## Activity
Word for word, the records below are to be set down again.

## Record set
-----

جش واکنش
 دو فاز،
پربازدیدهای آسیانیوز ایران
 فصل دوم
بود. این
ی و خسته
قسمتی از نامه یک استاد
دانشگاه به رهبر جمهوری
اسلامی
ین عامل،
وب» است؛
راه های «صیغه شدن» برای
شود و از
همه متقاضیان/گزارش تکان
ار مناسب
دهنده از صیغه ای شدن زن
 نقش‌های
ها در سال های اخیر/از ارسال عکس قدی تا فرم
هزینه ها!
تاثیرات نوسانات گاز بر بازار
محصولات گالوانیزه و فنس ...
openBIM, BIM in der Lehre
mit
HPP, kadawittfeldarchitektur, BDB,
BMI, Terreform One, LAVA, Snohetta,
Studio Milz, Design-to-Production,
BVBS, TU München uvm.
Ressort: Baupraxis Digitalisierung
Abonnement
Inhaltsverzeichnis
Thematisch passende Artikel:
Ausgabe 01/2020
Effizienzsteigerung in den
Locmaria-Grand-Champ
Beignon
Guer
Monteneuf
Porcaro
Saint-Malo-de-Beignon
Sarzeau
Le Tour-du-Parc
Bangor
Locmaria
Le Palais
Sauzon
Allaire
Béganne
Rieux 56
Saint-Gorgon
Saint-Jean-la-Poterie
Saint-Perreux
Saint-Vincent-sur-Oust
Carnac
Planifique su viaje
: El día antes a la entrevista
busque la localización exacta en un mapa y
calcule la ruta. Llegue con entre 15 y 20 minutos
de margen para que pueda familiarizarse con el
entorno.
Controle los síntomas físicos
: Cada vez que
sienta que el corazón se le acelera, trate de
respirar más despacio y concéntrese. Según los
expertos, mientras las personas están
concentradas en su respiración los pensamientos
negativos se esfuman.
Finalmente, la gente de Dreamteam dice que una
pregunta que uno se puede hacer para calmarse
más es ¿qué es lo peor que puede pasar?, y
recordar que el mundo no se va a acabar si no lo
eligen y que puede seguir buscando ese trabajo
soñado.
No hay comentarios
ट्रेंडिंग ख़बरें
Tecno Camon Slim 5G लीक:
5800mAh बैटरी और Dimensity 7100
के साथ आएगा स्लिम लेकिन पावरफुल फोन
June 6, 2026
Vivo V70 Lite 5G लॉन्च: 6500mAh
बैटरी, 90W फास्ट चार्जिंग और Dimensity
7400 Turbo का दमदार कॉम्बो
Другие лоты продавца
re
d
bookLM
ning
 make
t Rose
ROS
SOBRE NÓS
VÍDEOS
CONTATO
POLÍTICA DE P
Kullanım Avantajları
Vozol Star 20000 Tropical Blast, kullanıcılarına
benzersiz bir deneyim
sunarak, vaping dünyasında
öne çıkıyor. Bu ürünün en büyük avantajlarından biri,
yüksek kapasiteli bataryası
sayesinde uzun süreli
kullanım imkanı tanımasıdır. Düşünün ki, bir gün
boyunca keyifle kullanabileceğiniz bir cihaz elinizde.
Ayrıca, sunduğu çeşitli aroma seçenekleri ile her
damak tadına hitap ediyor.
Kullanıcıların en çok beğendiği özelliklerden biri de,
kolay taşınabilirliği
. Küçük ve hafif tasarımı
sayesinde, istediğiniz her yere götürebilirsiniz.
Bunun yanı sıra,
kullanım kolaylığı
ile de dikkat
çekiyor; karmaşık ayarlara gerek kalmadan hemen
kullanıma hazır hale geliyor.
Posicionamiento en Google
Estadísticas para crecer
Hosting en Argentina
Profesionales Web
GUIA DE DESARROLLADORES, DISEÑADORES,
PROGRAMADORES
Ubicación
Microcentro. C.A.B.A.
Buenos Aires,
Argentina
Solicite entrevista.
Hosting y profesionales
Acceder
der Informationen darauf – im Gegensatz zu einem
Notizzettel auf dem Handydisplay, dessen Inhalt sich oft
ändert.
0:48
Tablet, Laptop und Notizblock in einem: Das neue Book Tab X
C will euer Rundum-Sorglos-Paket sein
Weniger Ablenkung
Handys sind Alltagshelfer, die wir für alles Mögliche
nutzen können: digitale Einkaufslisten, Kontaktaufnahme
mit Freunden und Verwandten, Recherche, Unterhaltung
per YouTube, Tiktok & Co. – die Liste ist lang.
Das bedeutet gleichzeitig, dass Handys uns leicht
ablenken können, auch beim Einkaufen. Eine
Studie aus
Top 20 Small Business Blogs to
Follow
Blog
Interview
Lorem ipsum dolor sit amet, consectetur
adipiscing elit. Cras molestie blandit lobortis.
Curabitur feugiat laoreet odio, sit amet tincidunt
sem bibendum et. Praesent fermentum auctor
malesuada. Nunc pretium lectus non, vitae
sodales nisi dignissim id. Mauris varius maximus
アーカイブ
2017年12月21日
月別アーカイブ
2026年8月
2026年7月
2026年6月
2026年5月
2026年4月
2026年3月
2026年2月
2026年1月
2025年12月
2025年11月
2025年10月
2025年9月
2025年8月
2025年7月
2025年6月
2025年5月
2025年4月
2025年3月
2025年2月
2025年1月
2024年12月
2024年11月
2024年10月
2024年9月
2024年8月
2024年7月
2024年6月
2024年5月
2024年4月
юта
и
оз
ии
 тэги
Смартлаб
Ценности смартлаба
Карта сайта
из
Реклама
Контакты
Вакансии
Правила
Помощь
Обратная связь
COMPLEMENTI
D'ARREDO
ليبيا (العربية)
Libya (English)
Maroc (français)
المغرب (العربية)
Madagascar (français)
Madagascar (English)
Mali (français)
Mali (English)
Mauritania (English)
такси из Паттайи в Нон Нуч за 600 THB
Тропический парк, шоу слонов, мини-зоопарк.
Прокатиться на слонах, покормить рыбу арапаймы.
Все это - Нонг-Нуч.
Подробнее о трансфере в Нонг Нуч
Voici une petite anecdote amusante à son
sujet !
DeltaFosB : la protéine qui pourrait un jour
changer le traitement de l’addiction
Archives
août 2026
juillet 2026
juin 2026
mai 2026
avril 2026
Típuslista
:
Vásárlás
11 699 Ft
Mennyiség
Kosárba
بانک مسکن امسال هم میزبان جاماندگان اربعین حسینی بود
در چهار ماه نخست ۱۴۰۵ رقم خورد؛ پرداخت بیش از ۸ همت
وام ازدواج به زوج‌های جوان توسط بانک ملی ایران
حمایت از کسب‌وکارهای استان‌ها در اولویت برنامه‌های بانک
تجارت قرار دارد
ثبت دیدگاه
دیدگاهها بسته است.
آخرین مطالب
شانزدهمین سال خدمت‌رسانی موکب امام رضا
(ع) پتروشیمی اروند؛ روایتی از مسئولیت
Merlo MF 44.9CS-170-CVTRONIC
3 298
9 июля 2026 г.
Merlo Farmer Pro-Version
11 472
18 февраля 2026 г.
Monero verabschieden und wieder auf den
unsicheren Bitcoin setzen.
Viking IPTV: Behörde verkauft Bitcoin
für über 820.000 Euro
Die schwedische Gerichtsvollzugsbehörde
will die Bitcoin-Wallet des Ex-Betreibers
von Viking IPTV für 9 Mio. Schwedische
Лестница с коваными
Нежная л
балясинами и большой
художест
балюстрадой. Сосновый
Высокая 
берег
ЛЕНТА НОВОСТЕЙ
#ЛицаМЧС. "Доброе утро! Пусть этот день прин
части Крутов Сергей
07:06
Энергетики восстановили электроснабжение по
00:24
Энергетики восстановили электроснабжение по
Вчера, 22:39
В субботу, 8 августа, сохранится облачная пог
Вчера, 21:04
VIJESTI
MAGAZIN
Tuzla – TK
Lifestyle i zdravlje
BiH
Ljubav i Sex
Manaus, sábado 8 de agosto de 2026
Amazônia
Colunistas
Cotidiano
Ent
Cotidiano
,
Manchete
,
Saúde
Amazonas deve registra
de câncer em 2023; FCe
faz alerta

-----

## Output of the exercise
جش واکنش
 دو فاز،
پربازدیدهای آسیانیوز ایران
 فصل دوم
بود. این
ی و خسته
قسمتی از نامه یک استاد
دانشگاه به رهبر جمهوری
اسلامی
ین عامل،
وب» است؛
راه های «صیغه شدن» برای
شود و از
همه متقاضیان/گزارش تکان
ار مناسب
دهنده از صیغه ای شدن زن
 نقش‌های
ها در سال های اخیر/از ارسال عکس قدی تا فرم
هزینه ها!
تاثیرات نوسانات گاز بر بازار
محصولات گالوانیزه و فنس ...
openBIM, BIM in der Lehre
mit
HPP, kadawittfeldarchitektur, BDB,
BMI, Terreform One, LAVA, Snohetta,
Studio Milz, Design-to-Production,
BVBS, TU München uvm.
Ressort: Baupraxis Digitalisierung
Abonnement
Inhaltsverzeichnis
Thematisch passende Artikel:
Ausgabe 01/2020
Effizienzsteigerung in den
Locmaria-Grand-Champ
Beignon
Guer
Monteneuf
Porcaro
Saint-Malo-de-Beignon
Sarzeau
Le Tour-du-Parc
Bangor
Locmaria
Le Palais
Sauzon
Allaire
Béganne
Rieux 56
Saint-Gorgon
Saint-Jean-la-Poterie
Saint-Perreux
Saint-Vincent-sur-Oust
Carnac
Planifique su viaje
: El día antes a la entrevista
busque la localización exacta en un mapa y
calcule la ruta. Llegue con entre 15 y 20 minutos
de margen para que pueda familiarizarse con el
entorno.
Controle los síntomas físicos
: Cada vez que
sienta que el corazón se le acelera, trate de
respirar más despacio y concéntrese. Según los
expertos, mientras las personas están
concentradas en su respiración los pensamientos
negativos se esfuman.
Finalmente, la gente de Dreamteam dice que una
pregunta que uno se puede hacer para calmarse
más es ¿qué es lo peor que puede pasar?, y
recordar que el mundo no se va a acabar si no lo
eligen y que puede seguir buscando ese trabajo
soñado.
No hay comentarios
ट्रेंडिंग ख़बरें
Tecno Camon Slim 5G लीक:
5800mAh बैटरी और Dimensity 7100
के साथ आएगा स्लिम लेकिन पावरफुल फोन
June 6, 2026
Vivo V70 Lite 5G लॉन्च: 6500mAh
बैटरी, 90W फास्ट चार्जिंग और Dimensity
7400 Turbo का दमदार कॉम्बो
Другие лоты продавца
re
d
bookLM
ning
 make
t Rose
ROS
SOBRE NÓS
VÍDEOS
CONTATO
POLÍTICA DE P
Kullanım Avantajları
Vozol Star 20000 Tropical Blast, kullanıcılarına
benzersiz bir deneyim
sunarak, vaping dünyasında
öne çıkıyor. Bu ürünün en büyük avantajlarından biri,
yüksek kapasiteli bataryası
sayesinde uzun süreli
kullanım imkanı tanımasıdır. Düşünün ki, bir gün
boyunca keyifle kullanabileceğiniz bir cihaz elinizde.
Ayrıca, sunduğu çeşitli aroma seçenekleri ile her
damak tadına hitap ediyor.
Kullanıcıların en çok beğendiği özelliklerden biri de,
kolay taşınabilirliği
. Küçük ve hafif tasarımı
sayesinde, istediğiniz her yere götürebilirsiniz.
Bunun yanı sıra,
kullanım kolaylığı
ile de dikkat
çekiyor; karmaşık ayarlara gerek kalmadan hemen
kullanıma hazır hale geliyor.
Posicionamiento en Google
Estadísticas para crecer
Hosting en Argentina
Profesionales Web
GUIA DE DESARROLLADORES, DISEÑADORES,
PROGRAMADORES
Ubicación
Microcentro. C.A.B.A.
Buenos Aires,
Argentina
Solicite entrevista.
Hosting y profesionales
Acceder
der Informationen darauf – im Gegensatz zu einem
Notizzettel auf dem Handydisplay, dessen Inhalt sich oft
ändert.
0:48
Tablet, Laptop und Notizblock in einem: Das neue Book Tab X
C will euer Rundum-Sorglos-Paket sein
Weniger Ablenkung
Handys sind Alltagshelfer, die wir für alles Mögliche
nutzen können: digitale Einkaufslisten, Kontaktaufnahme
mit Freunden und Verwandten, Recherche, Unterhaltung
per YouTube, Tiktok & Co. – die Liste ist lang.
Das bedeutet gleichzeitig, dass Handys uns leicht
ablenken können, auch beim Einkaufen. Eine
Studie aus
Top 20 Small Business Blogs to
Follow
Blog
Interview
Lorem ipsum dolor sit amet, consectetur
adipiscing elit. Cras molestie blandit lobortis.
Curabitur feugiat laoreet odio, sit amet tincidunt
sem bibendum et. Praesent fermentum auctor
malesuada. Nunc pretium lectus non, vitae
sodales nisi dignissim id. Mauris varius maximus
アーカイブ
2017年12月21日
月別アーカイブ
2026年8月
2026年7月
2026年6月
2026年5月
2026年4月
2026年3月
2026年2月
2026年1月
2025年12月
2025年11月
2025年10月
2025年9月
2025年8月
2025年7月
2025年6月
2025年5月
2025年4月
2025年3月
2025年2月
2025年1月
2024年12月
2024年11月
2024年10月
2024年9月
2024年8月
2024年7月
2024年6月
2024年5月
2024年4月
юта
и
оз
ии
 тэги
Смартлаб
Ценности смартлаба
Карта сайта
из
Реклама
Контакты
Вакансии
Правила
Помощь
Обратная связь
COMPLEMENTI
D'ARREDO
ليبيا (العربية)
Libya (English)
Maroc (français)
المغرب (العربية)
Madagascar (français)
Madagascar (English)
Mali (français)
Mali (English)
Mauritania (English)
такси из Паттайи в Нон Нуч за 600 THB
Тропический парк, шоу слонов, мини-зоопарк.
Прокатиться на слонах, покормить рыбу арапаймы.
Все это - Нонг-Нуч.
Подробнее о трансфере в Нонг Нуч
Voici une petite anecdote amusante à son
sujet !
DeltaFosB : la protéine qui pourrait un jour
changer le traitement de l’addiction
Archives
août 2026
juillet 2026
juin 2026
mai 2026
avril 2026
Típuslista
:
Vásárlás
11 699 Ft
Mennyiség
Kosárba
بانک مسکن امسال هم میزبان جاماندگان اربعین حسینی بود
در چهار ماه نخست ۱۴۰۵ رقم خورد؛ پرداخت بیش از ۸ همت
وام ازدواج به زوج‌های جوان توسط بانک ملی ایران
حمایت از کسب‌وکارهای استان‌ها در اولویت برنامه‌های بانک
تجارت قرار دارد
ثبت دیدگاه
دیدگاهها بسته است.
آخرین مطالب
شانزدهمین سال خدمت‌رسانی موکب امام رضا
(ع) پتروشیمی اروند؛ روایتی از مسئولیت
Merlo MF 44.9CS-170-CVTRONIC
3 298
9 июля 2026 г.
Merlo Farmer Pro-Version
11 472
18 февраля 2026 г.
Monero verabschieden und wieder auf den
unsicheren Bitcoin setzen.
Viking IPTV: Behörde verkauft Bitcoin
für über 820.000 Euro
Die schwedische Gerichtsvollzugsbehörde
will die Bitcoin-Wallet des Ex-Betreibers
von Viking IPTV für 9 Mio. Schwedische
Лестница с коваными
Нежная л
балясинами и большой
художест
балюстрадой. Сосновый
Высокая 
берег
ЛЕНТА НОВОСТЕЙ
#ЛицаМЧС. "Доброе утро! Пусть этот день прин
части Крутов Сергей
07:06
Энергетики восстановили электроснабжение по
00:24
Энергетики восстановили электроснабжение по
Вчера, 22:39
В субботу, 8 августа, сохранится облачная пог
Вчера, 21:04
VIJESTI
MAGAZIN
Tuzla – TK
Lifestyle i zdravlje
BiH
Ljubav i Sex
Manaus, sábado 8 de agosto de 2026
Amazônia
Colunistas
Cotidiano
Ent
Cotidiano
,
Manchete
,
Saúde
Amazonas deve registra
de câncer em 2023; FCe
faz alerta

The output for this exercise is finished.